In a letter to Chairman Genachowski, the senators support his push for compromise in the rules, first introduced more than one year ago. "We understand that there are some who would have you go further and some that would have you do nothing," the lawmakers wrote. "But we believe you are headed toward a principled center, and we support that effort."

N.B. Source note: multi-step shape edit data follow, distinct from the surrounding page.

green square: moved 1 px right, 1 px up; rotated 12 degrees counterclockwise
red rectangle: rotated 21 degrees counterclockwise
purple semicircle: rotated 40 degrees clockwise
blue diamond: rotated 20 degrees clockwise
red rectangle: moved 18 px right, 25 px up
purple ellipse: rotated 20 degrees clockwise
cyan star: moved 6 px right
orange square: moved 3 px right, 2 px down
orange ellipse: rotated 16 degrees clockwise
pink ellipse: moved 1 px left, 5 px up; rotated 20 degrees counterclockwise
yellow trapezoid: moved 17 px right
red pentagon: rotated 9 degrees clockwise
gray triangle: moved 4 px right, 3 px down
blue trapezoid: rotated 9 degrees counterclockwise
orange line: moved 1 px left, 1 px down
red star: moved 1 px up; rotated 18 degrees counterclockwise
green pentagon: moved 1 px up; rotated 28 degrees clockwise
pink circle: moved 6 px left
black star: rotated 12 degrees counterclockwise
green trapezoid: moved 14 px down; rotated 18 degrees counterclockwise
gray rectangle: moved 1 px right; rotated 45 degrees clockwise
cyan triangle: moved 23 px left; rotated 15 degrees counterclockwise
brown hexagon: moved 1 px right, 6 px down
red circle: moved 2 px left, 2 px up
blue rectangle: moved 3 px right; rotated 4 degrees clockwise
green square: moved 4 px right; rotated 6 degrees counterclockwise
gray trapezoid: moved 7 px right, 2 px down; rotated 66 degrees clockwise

Rep Blackburn Makes Pre-emptive Attack on FCC Network Neutrality Order

Rep Marsha Blackburn (R-TN), who sits on the House Commerce Committee, vowed to work to overturn any network neutrality order that the Federal Communications Commission may vote on in December. "This is a hysterical reaction by the FCC to a hypothetical problem," Rep Blackburn said. FCC Chairman Julius Genachowski "has little if any congressional support for net neutrality." Rep Blackburn said that Chairman Genachowski can expect "this folly" to be overturned next year. In order to make that happen, Blackburn said she will reintroduce her bill to "pull the FCC from the policy making process on the first day of the 112th Congress."

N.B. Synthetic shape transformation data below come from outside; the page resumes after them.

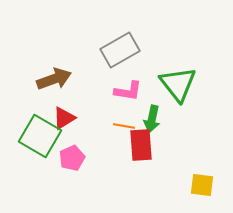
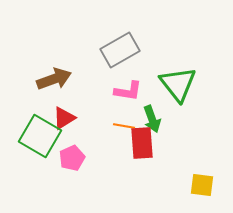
green arrow: rotated 32 degrees counterclockwise
red rectangle: moved 1 px right, 2 px up
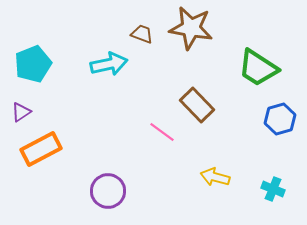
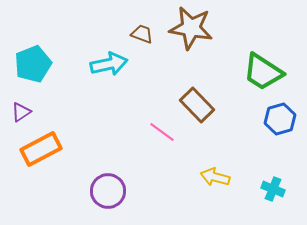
green trapezoid: moved 5 px right, 4 px down
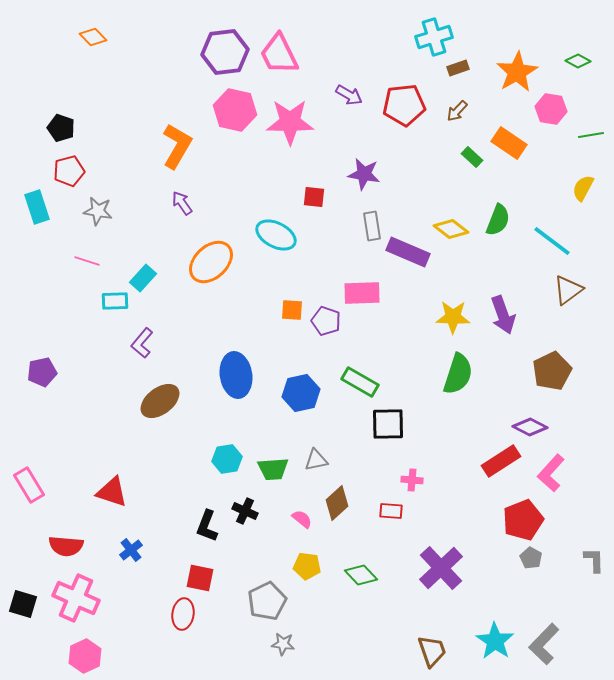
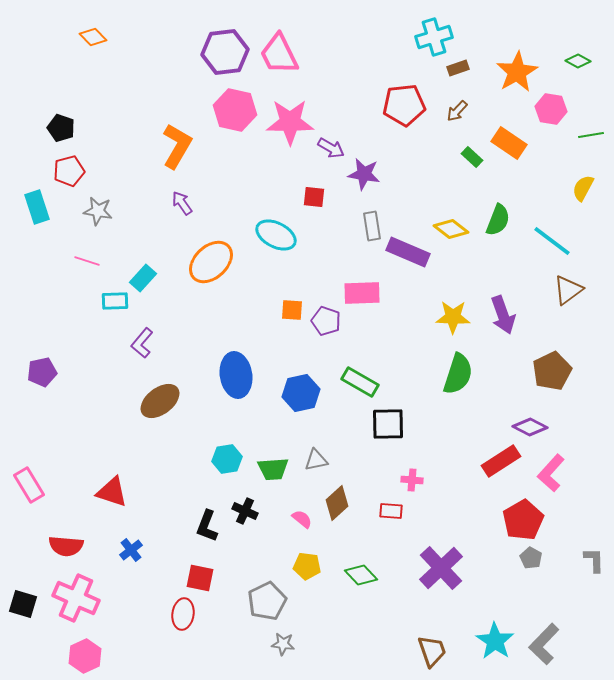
purple arrow at (349, 95): moved 18 px left, 53 px down
red pentagon at (523, 520): rotated 9 degrees counterclockwise
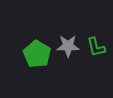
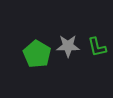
green L-shape: moved 1 px right
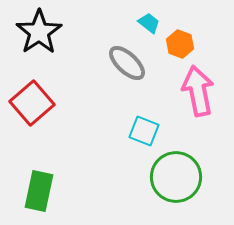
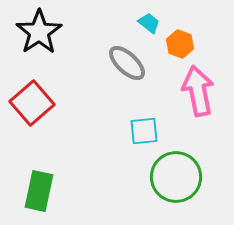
cyan square: rotated 28 degrees counterclockwise
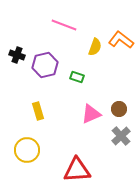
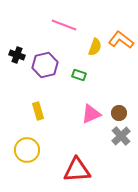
green rectangle: moved 2 px right, 2 px up
brown circle: moved 4 px down
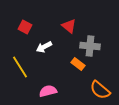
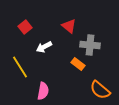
red square: rotated 24 degrees clockwise
gray cross: moved 1 px up
pink semicircle: moved 5 px left; rotated 114 degrees clockwise
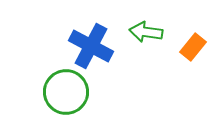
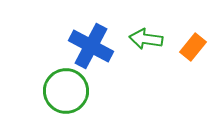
green arrow: moved 7 px down
green circle: moved 1 px up
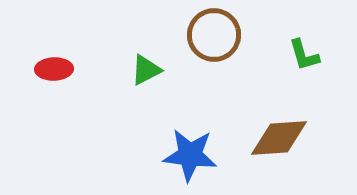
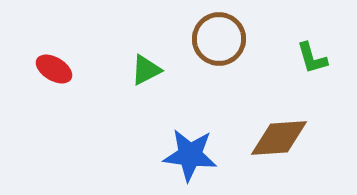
brown circle: moved 5 px right, 4 px down
green L-shape: moved 8 px right, 3 px down
red ellipse: rotated 33 degrees clockwise
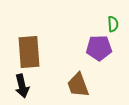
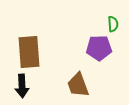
black arrow: rotated 10 degrees clockwise
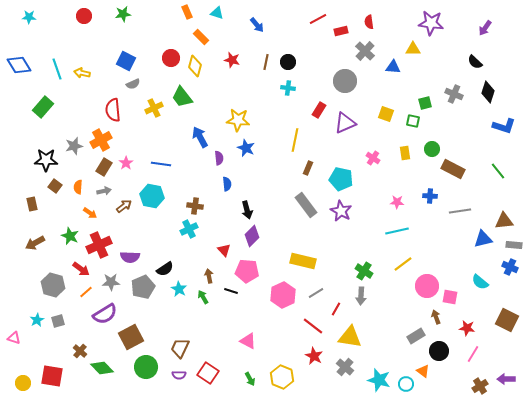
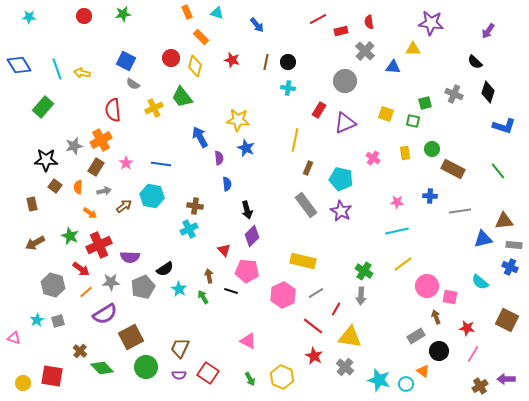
purple arrow at (485, 28): moved 3 px right, 3 px down
gray semicircle at (133, 84): rotated 56 degrees clockwise
brown rectangle at (104, 167): moved 8 px left
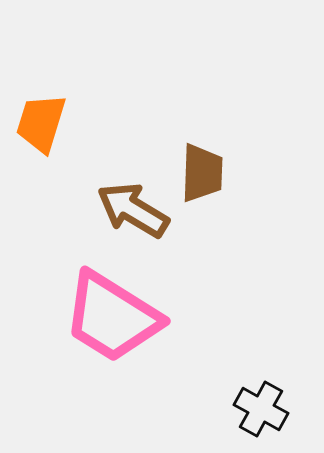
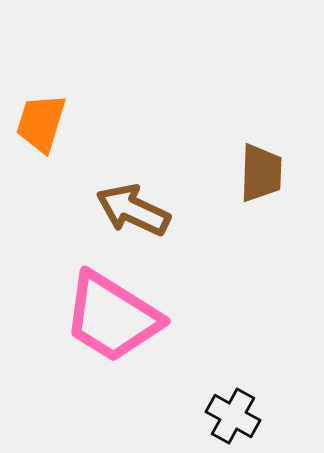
brown trapezoid: moved 59 px right
brown arrow: rotated 6 degrees counterclockwise
black cross: moved 28 px left, 7 px down
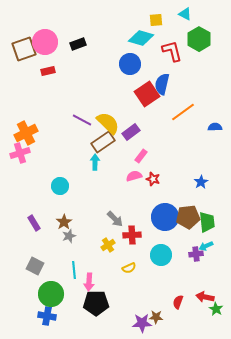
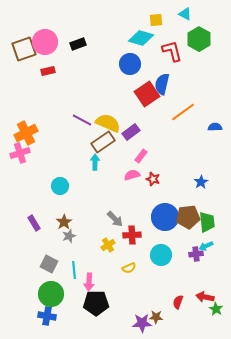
yellow semicircle at (108, 123): rotated 20 degrees counterclockwise
pink semicircle at (134, 176): moved 2 px left, 1 px up
gray square at (35, 266): moved 14 px right, 2 px up
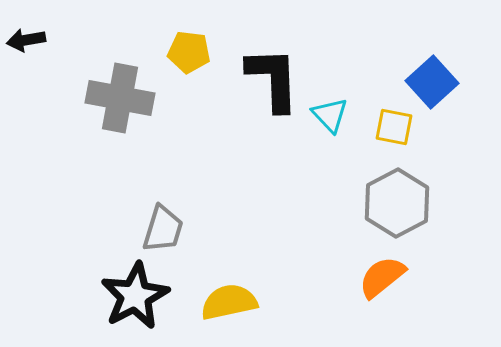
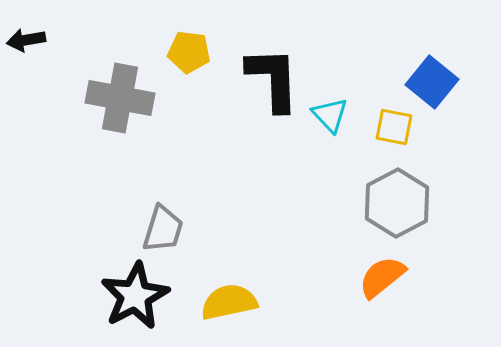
blue square: rotated 9 degrees counterclockwise
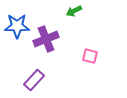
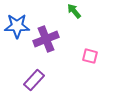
green arrow: rotated 77 degrees clockwise
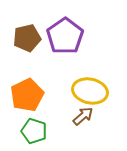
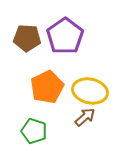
brown pentagon: rotated 16 degrees clockwise
orange pentagon: moved 20 px right, 8 px up
brown arrow: moved 2 px right, 1 px down
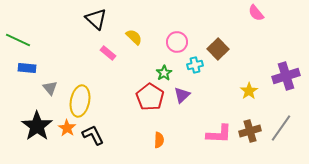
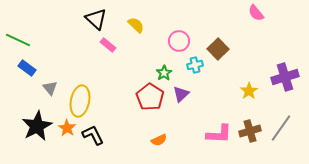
yellow semicircle: moved 2 px right, 12 px up
pink circle: moved 2 px right, 1 px up
pink rectangle: moved 8 px up
blue rectangle: rotated 30 degrees clockwise
purple cross: moved 1 px left, 1 px down
purple triangle: moved 1 px left, 1 px up
black star: rotated 8 degrees clockwise
orange semicircle: rotated 63 degrees clockwise
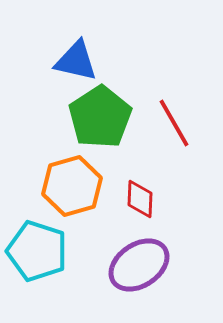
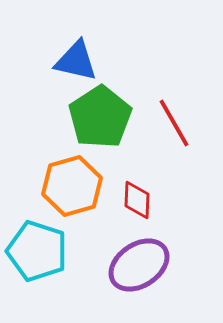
red diamond: moved 3 px left, 1 px down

Most Business Have Broadband, No Plans to Upgrade, Survey Finds

The Federal Communications Commission released the results of its Business Broadband Capability Survey conducted Dec. 2009 through Jan. 2010, confirming that businesses and broadband go hand-in-hand. The survey found that almost all businesses (95 percent) reported having at least one broadband connection. Most of those businesses (73 percent) had a DSL or dedicated line connection.

Other key findings:

  • Over half (54 percent) of businesses do not know their purchased Internet connection speed.
  • 63 percent of businesses report they are very satisfied with their current service
  • For businesses planning to upgrade their service, running new applications and improving communication with customers were the most reasons cited to do so.
  • 85 percent of businesses surveyed were not planning to upgrade their service in the next 12 months. A skepticism that speed would improve productivity and concerns about cost were the major reasons for not upgrading.
  • The most common uses of broadband were for buying products or supplies, researching and advertising online.
  • Overall, the media for spending on broadband was $125 per month, while the mean was $2,198.
  • The median for small businesses spending on broadband was $95.00 per month.

Netflix is a bandwidth hog. Who will pay?

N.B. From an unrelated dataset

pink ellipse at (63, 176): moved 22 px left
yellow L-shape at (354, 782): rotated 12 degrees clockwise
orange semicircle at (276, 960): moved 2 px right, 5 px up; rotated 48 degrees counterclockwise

Netflix is clogging up the Internet. There's a debate raging about who should pay for it -- but ultimately, it's going to be you.

The latest skirmish is a fracas between Comcast, which connects users to the Internet, and Level 3, which signed a deal three weeks ago to host and deliver Netflix's streaming videos to networks like Comcast's. Comcast ultimately delivers those videos to its paying broadband customers. The explosion of online video -- especially the movie-length content Netflix spotlights -- isn't an easy problem to fix. The amount of video watched online has nearly doubled in a year, to 15.1 hours per user per month, according to comScore. It is costs increasingly more to host and serve that content, and to build the infrastructure for the bandwidth that allows users to download it.

Someone has to pay for that. But who should it be? That's where it gets sticky: Both Comcast and Level 3 are playing on both sides of the fence. In addition to being one of the world's largest CDNs, Level 3 is also a so-called "tier 1" Internet backbone. It's one of around a dozen companies that provides major routes for data to flow between networks like Comcast and content networks (including its own) that host websites and videos. Level 3 squawked loudly about Comcast's fee demand, calling it a "clear abuse" of Comcast's market position and an act that "threatens the open Internet."

Yet Level 3 found itself in Comcast's shoes back in 2005. Feeling its peering agreement with fellow Internet backbone Cogent Communications unfairly taxed its network, Level 3 made the exact same argument that Comcast is making today, and even temporarily pulled the plug on its connection to Cogent, cutting off some parts of the Internet for millions of Cogent customers. Comcast is also playing on both sides of the argument, since it is a competitor to Netflix. It owns several cable channels and is in the process of buying NBC Universal.